- [What the task asks]:
Rewrite the items below with every occurrence of "trimmed bush" replaced by "clipped hedge" and all other text unchanged. Do not include the images in your answer.

(Data begins)

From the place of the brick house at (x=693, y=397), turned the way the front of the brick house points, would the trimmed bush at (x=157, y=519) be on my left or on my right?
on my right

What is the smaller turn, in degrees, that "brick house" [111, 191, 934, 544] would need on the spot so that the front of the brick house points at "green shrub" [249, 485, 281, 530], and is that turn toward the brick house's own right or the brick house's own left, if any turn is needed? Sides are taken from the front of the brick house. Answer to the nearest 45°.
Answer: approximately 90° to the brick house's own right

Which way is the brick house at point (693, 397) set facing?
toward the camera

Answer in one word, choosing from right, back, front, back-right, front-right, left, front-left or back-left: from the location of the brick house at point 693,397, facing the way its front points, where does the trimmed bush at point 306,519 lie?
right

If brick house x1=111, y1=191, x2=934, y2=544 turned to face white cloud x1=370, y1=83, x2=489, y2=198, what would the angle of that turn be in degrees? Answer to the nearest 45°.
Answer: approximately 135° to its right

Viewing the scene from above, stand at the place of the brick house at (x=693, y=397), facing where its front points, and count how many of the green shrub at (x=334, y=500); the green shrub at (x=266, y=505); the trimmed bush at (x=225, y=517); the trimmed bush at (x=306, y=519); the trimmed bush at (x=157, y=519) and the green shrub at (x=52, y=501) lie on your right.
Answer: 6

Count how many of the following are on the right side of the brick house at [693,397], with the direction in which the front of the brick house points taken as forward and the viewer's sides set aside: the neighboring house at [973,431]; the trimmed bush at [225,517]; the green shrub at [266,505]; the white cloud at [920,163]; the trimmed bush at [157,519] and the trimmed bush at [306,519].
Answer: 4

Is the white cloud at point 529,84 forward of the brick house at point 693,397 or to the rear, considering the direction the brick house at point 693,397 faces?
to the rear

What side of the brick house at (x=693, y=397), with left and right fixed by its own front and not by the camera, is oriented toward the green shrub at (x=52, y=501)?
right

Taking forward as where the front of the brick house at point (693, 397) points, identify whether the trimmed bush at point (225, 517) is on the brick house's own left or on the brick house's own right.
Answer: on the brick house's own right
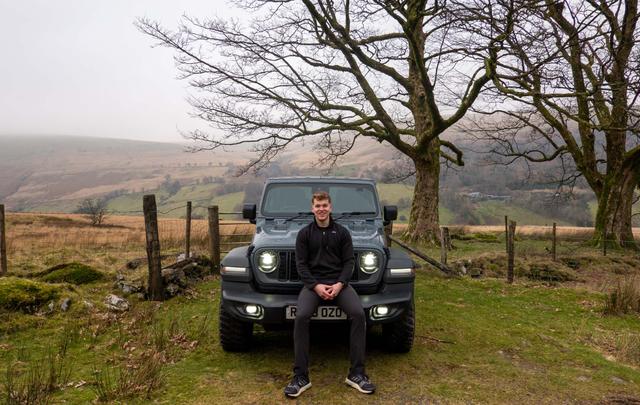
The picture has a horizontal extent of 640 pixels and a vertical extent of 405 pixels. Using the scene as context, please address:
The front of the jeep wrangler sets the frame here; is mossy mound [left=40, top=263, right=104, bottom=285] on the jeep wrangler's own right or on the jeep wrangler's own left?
on the jeep wrangler's own right

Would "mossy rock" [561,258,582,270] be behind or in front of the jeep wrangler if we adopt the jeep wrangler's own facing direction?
behind

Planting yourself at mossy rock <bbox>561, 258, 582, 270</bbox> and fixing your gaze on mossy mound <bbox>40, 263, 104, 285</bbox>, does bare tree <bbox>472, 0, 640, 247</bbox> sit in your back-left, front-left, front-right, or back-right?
back-right

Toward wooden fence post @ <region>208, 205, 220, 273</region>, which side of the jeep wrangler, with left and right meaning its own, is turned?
back

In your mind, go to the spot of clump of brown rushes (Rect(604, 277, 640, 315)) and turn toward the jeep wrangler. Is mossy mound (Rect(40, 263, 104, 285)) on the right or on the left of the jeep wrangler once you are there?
right

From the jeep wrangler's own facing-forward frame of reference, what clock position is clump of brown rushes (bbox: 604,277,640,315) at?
The clump of brown rushes is roughly at 8 o'clock from the jeep wrangler.

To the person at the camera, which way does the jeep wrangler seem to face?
facing the viewer

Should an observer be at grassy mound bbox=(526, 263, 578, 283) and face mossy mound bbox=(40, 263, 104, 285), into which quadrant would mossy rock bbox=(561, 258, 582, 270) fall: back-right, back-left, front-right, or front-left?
back-right
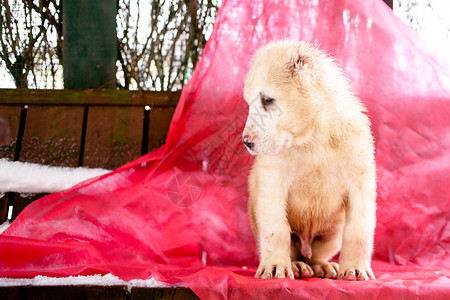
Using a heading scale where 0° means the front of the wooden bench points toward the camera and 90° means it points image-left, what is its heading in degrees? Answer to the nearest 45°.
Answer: approximately 0°

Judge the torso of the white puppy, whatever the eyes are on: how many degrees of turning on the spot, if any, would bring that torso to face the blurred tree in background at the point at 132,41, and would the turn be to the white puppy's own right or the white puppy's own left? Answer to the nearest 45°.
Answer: approximately 135° to the white puppy's own right

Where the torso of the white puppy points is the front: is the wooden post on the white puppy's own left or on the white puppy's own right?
on the white puppy's own right

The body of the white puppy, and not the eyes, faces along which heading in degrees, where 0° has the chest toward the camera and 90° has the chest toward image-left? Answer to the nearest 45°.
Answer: approximately 0°

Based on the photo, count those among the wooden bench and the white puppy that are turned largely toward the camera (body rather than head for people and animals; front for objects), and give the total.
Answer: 2
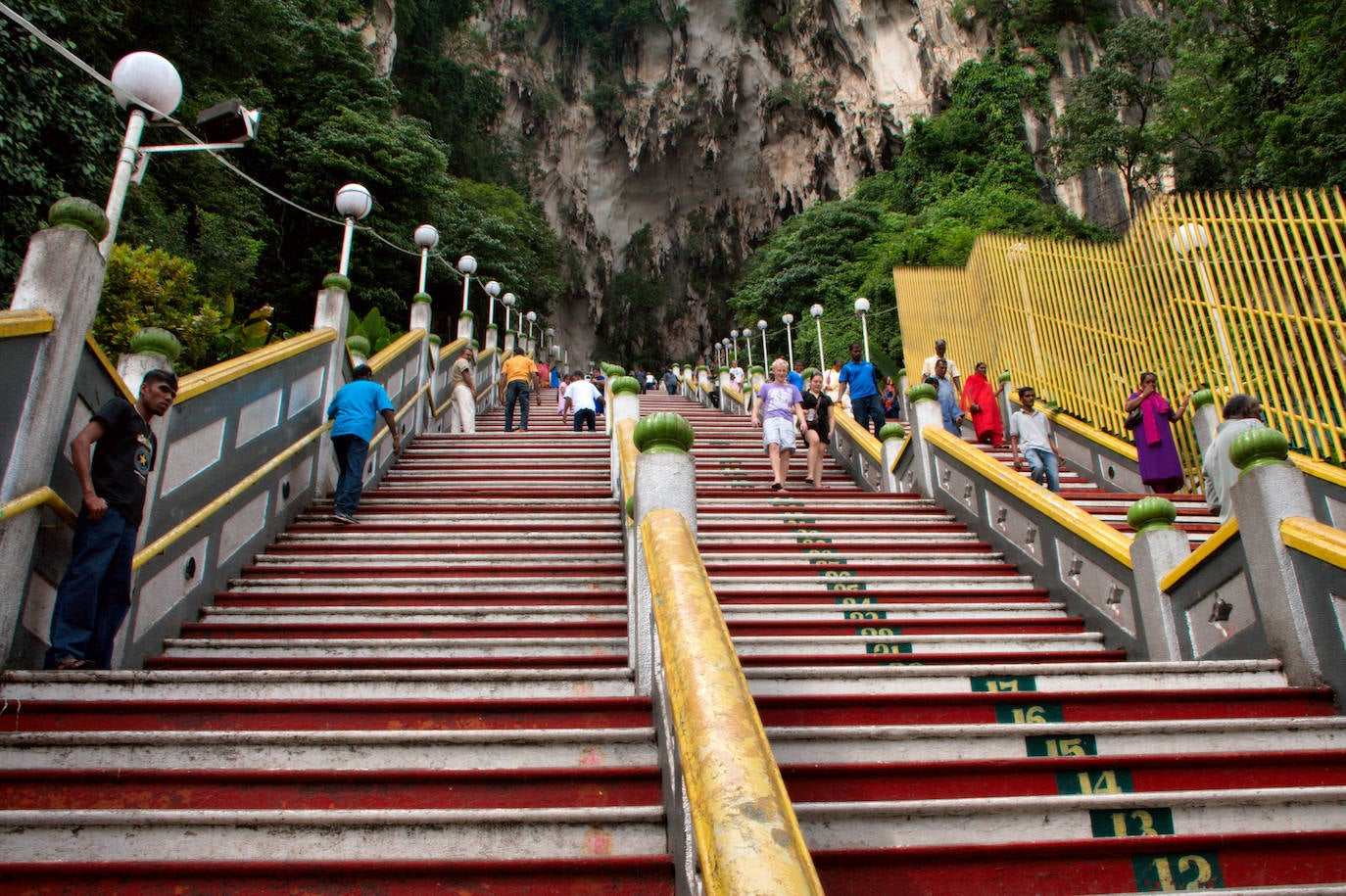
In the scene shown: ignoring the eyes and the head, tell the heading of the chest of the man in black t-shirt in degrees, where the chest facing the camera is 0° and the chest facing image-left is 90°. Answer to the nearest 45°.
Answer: approximately 315°

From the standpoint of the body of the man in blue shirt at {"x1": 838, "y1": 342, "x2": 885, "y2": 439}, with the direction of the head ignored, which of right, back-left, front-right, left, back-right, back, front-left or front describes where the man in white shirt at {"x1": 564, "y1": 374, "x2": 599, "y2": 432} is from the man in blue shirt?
right

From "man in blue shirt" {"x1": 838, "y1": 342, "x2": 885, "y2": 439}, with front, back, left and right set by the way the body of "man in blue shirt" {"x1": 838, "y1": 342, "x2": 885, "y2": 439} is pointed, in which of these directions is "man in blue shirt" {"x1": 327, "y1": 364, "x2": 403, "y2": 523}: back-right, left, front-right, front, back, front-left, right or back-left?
front-right

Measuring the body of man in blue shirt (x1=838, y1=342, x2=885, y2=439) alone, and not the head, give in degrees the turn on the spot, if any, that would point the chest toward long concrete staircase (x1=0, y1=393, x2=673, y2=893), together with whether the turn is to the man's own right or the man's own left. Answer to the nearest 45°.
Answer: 0° — they already face it

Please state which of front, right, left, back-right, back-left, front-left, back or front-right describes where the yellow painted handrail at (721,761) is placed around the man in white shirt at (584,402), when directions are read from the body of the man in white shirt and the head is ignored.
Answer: back

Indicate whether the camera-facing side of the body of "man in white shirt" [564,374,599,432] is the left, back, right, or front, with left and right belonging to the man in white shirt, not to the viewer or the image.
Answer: back

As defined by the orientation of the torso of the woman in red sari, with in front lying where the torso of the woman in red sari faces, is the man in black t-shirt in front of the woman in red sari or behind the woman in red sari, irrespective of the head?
in front
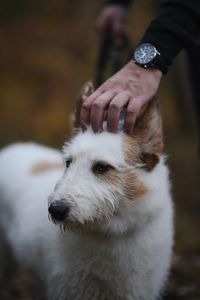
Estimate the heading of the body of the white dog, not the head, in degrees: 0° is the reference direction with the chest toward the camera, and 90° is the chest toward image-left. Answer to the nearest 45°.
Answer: approximately 315°
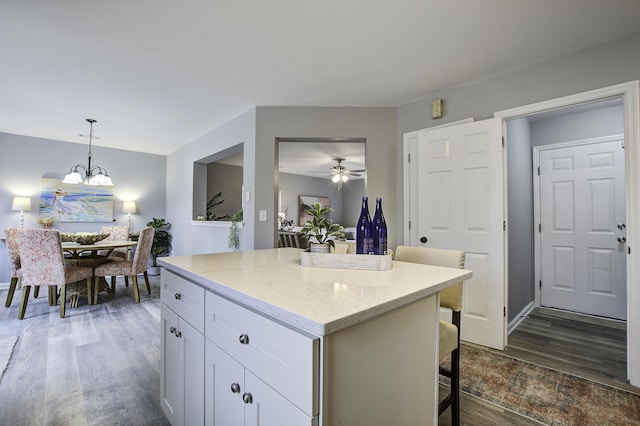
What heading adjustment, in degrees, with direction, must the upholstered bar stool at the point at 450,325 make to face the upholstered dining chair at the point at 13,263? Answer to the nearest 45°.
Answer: approximately 45° to its right

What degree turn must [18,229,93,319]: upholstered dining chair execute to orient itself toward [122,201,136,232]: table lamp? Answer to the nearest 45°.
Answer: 0° — it already faces it

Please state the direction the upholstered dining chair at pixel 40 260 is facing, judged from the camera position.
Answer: facing away from the viewer and to the right of the viewer

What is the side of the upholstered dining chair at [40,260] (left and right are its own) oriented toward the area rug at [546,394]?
right

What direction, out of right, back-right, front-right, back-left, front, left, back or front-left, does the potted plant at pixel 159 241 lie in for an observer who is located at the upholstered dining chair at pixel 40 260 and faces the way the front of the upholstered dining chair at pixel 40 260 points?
front

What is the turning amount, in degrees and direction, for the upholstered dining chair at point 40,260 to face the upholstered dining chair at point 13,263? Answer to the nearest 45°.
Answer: approximately 45° to its left

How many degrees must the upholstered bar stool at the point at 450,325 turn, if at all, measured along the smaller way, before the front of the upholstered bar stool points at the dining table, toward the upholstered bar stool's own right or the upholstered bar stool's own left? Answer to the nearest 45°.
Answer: approximately 45° to the upholstered bar stool's own right

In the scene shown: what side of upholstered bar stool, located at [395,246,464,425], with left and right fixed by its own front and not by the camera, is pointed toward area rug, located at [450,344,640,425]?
back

(Data ends)

- [Response for this exercise]:
From the place of the brick house at (x=693, y=397), turned the way the front of the brick house points, would the clipped hedge at (x=157, y=519) be on my left or on my right?
on my right

What is the smaller turn, in degrees, that "brick house" [111, 191, 934, 544] would need on the spot so that the front of the brick house points at "green shrub" [249, 485, 281, 530], and is that turn toward the brick house's own right or the brick house's own left, if any turn is needed? Sides are taken from the front of the brick house. Answer to the nearest 45°.
Answer: approximately 90° to the brick house's own right

Which way is the brick house at point (693, 397) set facing?
toward the camera

Answer in one word, choosing from right, back, front, back-right, front-right, left, front-left or back-left: from the location of the brick house at point 693,397, facing the way its front points, where does the clipped hedge at point 306,519 lie?
right

If brick house x1=111, y1=191, x2=934, y2=544 turned to face white cloud x1=370, y1=83, x2=489, y2=198, what would the angle of that turn be in degrees? Answer to the nearest 45°.
Answer: approximately 135° to its right

Viewing the scene from above, stand at the place of the brick house at (x=693, y=397), facing where its front points, and count how many of the green shrub at (x=334, y=500); the green shrub at (x=266, y=505); the clipped hedge at (x=225, y=517); the clipped hedge at (x=306, y=519); the clipped hedge at (x=157, y=519) and the green shrub at (x=52, y=501) lie on your right.
Answer: 6

Count how many of the following are on the right side of the brick house at [693,397], with the direction in which the front of the brick house points taken as forward and the viewer's sides set aside: the neighboring house at [973,431]; the clipped hedge at [225,517]; the green shrub at [266,505]; the white cloud at [920,163]; the clipped hedge at [157,519] and the clipped hedge at [306,519].
Answer: 4

Is the white cloud at point 529,84 forward of the brick house at point 693,397 or to the rear, considering the direction the brick house at point 693,397 faces?
to the rear

What side of the brick house at (x=693, y=397), with left and right fixed by its own front and not by the camera, is oriented toward the green shrub at (x=52, y=501)?
right

Taking forward as where the front of the brick house at point (693, 397) points, identify whether the clipped hedge at point (225, 517) is on the brick house's own left or on the brick house's own right.
Answer: on the brick house's own right
The picture has a horizontal extent of 640 pixels and a vertical extent of 405 pixels. Using the scene as context, please address:
The front of the jeep wrangler sets the frame here; is mossy mound [left=40, top=263, right=104, bottom=285] on the jeep wrangler's own right or on the jeep wrangler's own left?
on the jeep wrangler's own right

Would "mossy rock" [561,258,582,270] be behind or in front of the jeep wrangler if we adopt the jeep wrangler's own facing direction?
behind

Planting yourself at mossy rock <bbox>561, 258, 582, 270</bbox> and fixing your gaze on mossy mound <bbox>40, 263, 104, 285</bbox>, does bare tree <bbox>472, 0, 640, 247</bbox> sit in your back-left, front-left, front-right, or back-right?
back-right

Toward wooden fence post @ <region>208, 205, 220, 273</region>, which side of the jeep wrangler, with left and right meaning its own, is turned?
back

In your mind, go to the spot of clump of brown rushes (Rect(604, 277, 640, 315)) and turn toward the jeep wrangler. Is mossy mound (Rect(40, 263, 104, 285)) on the right or on the left of the jeep wrangler once you are there?
right

From the jeep wrangler's own facing-forward frame of reference, what clock position is clump of brown rushes (bbox: 604,277,640,315) at?
The clump of brown rushes is roughly at 8 o'clock from the jeep wrangler.

To the person at the camera, which way does the jeep wrangler seem to face?
facing the viewer

Should an observer be at grassy mound bbox=(526, 263, 578, 283) and face mossy mound bbox=(40, 263, 104, 285), into which quadrant would mossy rock bbox=(561, 258, 582, 270) fall: back-right, back-left, front-right, or front-left?
back-right
Using a heading scale where 0° means the front of the wooden bench points toward the camera and 90° means it points image-left, what is its heading in degrees? Answer to the nearest 45°.
Answer: approximately 0°

Judge the torso of the white puppy, whatever the eyes are on: how many degrees of turning on the spot, if any, would bring that torso to face the blurred tree in background at the point at 132,41, and would the turn be to the white puppy's own right or the white puppy's own left? Answer to the nearest 45°.
Answer: approximately 135° to the white puppy's own right

Where the torso of the white puppy points is the front: is the wooden post on the white puppy's own left or on the white puppy's own right?
on the white puppy's own right

The body of the white puppy, and not the eyes, faces along which heading in degrees, where 0° has the chest toward the camera and 90° has the chest toward image-left? Answer to the nearest 45°.
Answer: approximately 0°

Based on the photo, count those among the wooden bench and the white puppy that are turned largely toward the camera (body rather than head for people and animals; front for objects), and give the total.
Answer: 2
In the scene shown: ignoring the eyes and the head, tell the heading of the chest of the man in black t-shirt in degrees, where the chest facing the camera is 0° and the chest facing image-left is 90°. Answer to the nearest 45°.
Answer: approximately 315°

From the standpoint of the body of the man in blue shirt at {"x1": 838, "y1": 342, "x2": 885, "y2": 439}, with the direction of the head ignored, which of right, back-left, front-right, left, back-right, back, front-left or front describes where the man in white shirt at {"x1": 564, "y1": 374, "x2": 599, "y2": 432} is from the man in blue shirt?
right

From "man in blue shirt" {"x1": 838, "y1": 342, "x2": 885, "y2": 439}, with front, back, left and right set by the way the body of "man in blue shirt" {"x1": 838, "y1": 342, "x2": 885, "y2": 439} is pointed, in which of these directions is "man in blue shirt" {"x1": 327, "y1": 364, "x2": 403, "y2": 523}: back-right, left, front-right, front, back, front-left, right or back-left?
front-right

Measuring the body of man in blue shirt (x1=838, y1=342, x2=885, y2=439) alone, and not the head, give in degrees the turn on the spot, if any, that would point the chest toward long concrete staircase (x1=0, y1=393, x2=673, y2=893), together with whether the turn is to the man's own right or the man's own left. Answer to the nearest 45°.
Answer: 0° — they already face it

Please state which of front, right, left, back-right, back-left, front-left, back or front-right describes where the yellow painted handrail at (721,761) is placed around the man in white shirt at (584,402), when directions are read from the body of the man in white shirt and the head is ignored.
Answer: back

Indicate whether the camera-facing side of the body of "man in white shirt" [564,374,599,432] is the left, back, right, or front, with left and right belonging to the man in white shirt, not to the viewer or the image.
Answer: back

As defined by the orientation of the torso of the woman in red sari, with in front lying where the torso of the woman in red sari faces, is the man in black t-shirt in front of the woman in red sari or behind the woman in red sari, irrespective of the head?
in front
Estimate the heading of the body of the white dog, not the head, in degrees: 0° is the reference direction with the chest toward the camera, and 90° is the chest toward image-left. Answer to the nearest 45°.
Answer: approximately 315°
What heading adjustment, in degrees, with direction, must the upholstered bar stool at the point at 450,325 make to face the upholstered dining chair at the point at 13,263? Answer to the nearest 45°.
Answer: approximately 45° to its right

What degree turn must [18,229,93,319]: upholstered dining chair execute to orient itself toward [122,201,136,232]: table lamp? Answer to the nearest 45°.
Answer: 0° — it already faces it

Please state the direction the upholstered dining chair at pixel 40 260 is facing, judged from the camera position.
Answer: facing away from the viewer and to the right of the viewer

What is the side of the upholstered dining chair at [40,260] (left and right are its own) oriented toward the area rug at [546,394]?
right

What direction, out of right, back-right, front-right, back-left, front, left, back or front-left, does the potted plant at pixel 159 241 lie in for an observer who is located at the upholstered dining chair at pixel 40 260 and faces the way the front of the upholstered dining chair at pixel 40 260 points?
front

What is the turning amount, in degrees and direction, for the upholstered dining chair at point 40,260 to face the upholstered dining chair at point 13,263? Answer to the nearest 45°.
Answer: approximately 45° to its left

How many degrees must the upholstered bar stool at the point at 450,325 turn, if at all, measured along the smaller way, before the front of the upholstered bar stool points at the dining table, toward the upholstered bar stool's own right or the upholstered bar stool's own left? Answer to the nearest 45°.
Answer: approximately 45° to the upholstered bar stool's own right

In the scene shown: what side of upholstered bar stool, located at [395,246,464,425], with left and right fixed by its own front and not by the camera, is pointed toward area rug, located at [450,344,640,425]?
back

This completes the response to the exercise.